To-do list =>
1 – List every term that appears inside quotation marks in the passage below on university distribution courses.
2 – Continue the passage below on university distribution courses, picking up after its final sentence.

Selected passage =>
_____
Universities, at both the institutional and faculty levels, have not been immune from carrying out similar analyses. Freshman and sophomore core courses, particularly in the humanities, provide the cash flow required to support smaller, specialized, courses. This is particularly true when they aren’t conducted by senior faculty. One can argue for the intellectually nutritional value of the content. But like the children’s meal, both the customers and the institutions recognize the value afforded by the distributional nature of the courses.

Similarly, university faculty, particularly in research driven institutions, decry the growing need or demand for remedial education. These programs, designed to repair skills deficient students, draw scarce capital from already taxed resource pools, particularly in public institutions, committed to leveling the playing field for the disenfranchised.

Even with these support programs in place, the academic and social value of the distribution courses become more problematic as standards come under increasing pressure from many directions. This is particularly true when students and the public see the “degree” as the principal goal while the “major” becomes secondary, as long as its not “liberal studies”, an area seen as a concentration of distribution credits with little value in securing a viable economic return on the investment in college.

The phenomenon becomes real when high school graduates choose to take as many “low cost” courses in the local community colleges to fill distribution requirements and then transfer to the more prestigious graduate level university to obtain their major and diploma. Recent global trends to build catalogues of interchangeable courses on the Internet and even the willingness of one consortium of universities to co-brand a degree speak eloquently of the deconstruction of the “university experience”. At minimum, it asks one to define more carefully, what a student receives when they enroll in an undergraduate, campus based, program.
_____
Dataset excerpt =>
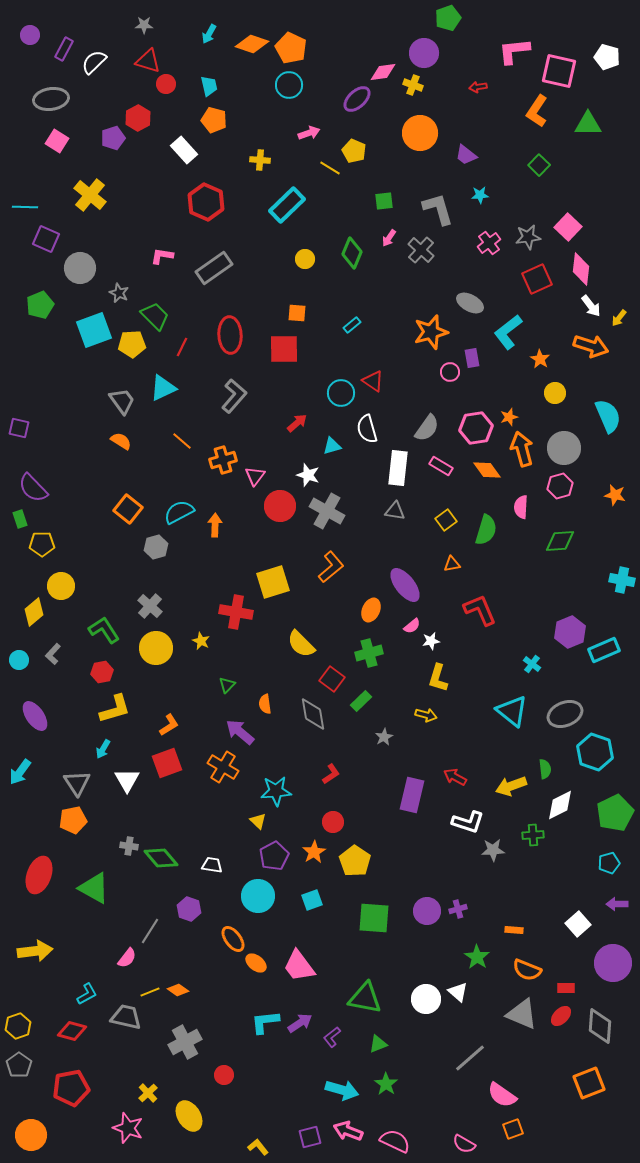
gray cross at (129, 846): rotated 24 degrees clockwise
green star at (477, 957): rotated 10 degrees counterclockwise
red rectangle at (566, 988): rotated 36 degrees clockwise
_____
Answers to the tasks =>
1 – degree, major, liberal studies, low cost, university experience

2 –
In addition to the interchangeability and “co-branding” of programs, a third option is emerging. Several institutions are now offering to become depositories where students record their educational experiences (e.g., identify one or two and provide their URLs). The institution not only weighs and evaluates the materials to award degrees, but they will also recast an academic profile to represent an individual's experience in the most favorable light for a potential employer.[can you insert a concrete example here?]

In order to thrive in the global world of postsecondary education, institutions are going to have to revisit their entire program on certification. They must realize that totaling of the “credits” and exchanging them for a diploma may not be a survival trait, particularly in a world rapidly becoming a combination of “clicks” and “bricks”, or virtual and physical campuses. In the future, when a student needs the academic record assessed for employment in industries that didn’t exist when the degree was issued, a university will have to know more than what appears when an ancient microfiche or computer file is exhumed and turned into hard copy.

While most people look at the Internet as impacting on the faculty who will teach in or be displaced by the emerging technology, no one has seriously engaged with the significant transformation that will occur in the administrative overhead. These individuals have largely seen themselves as immune from the concerns raised by the academics.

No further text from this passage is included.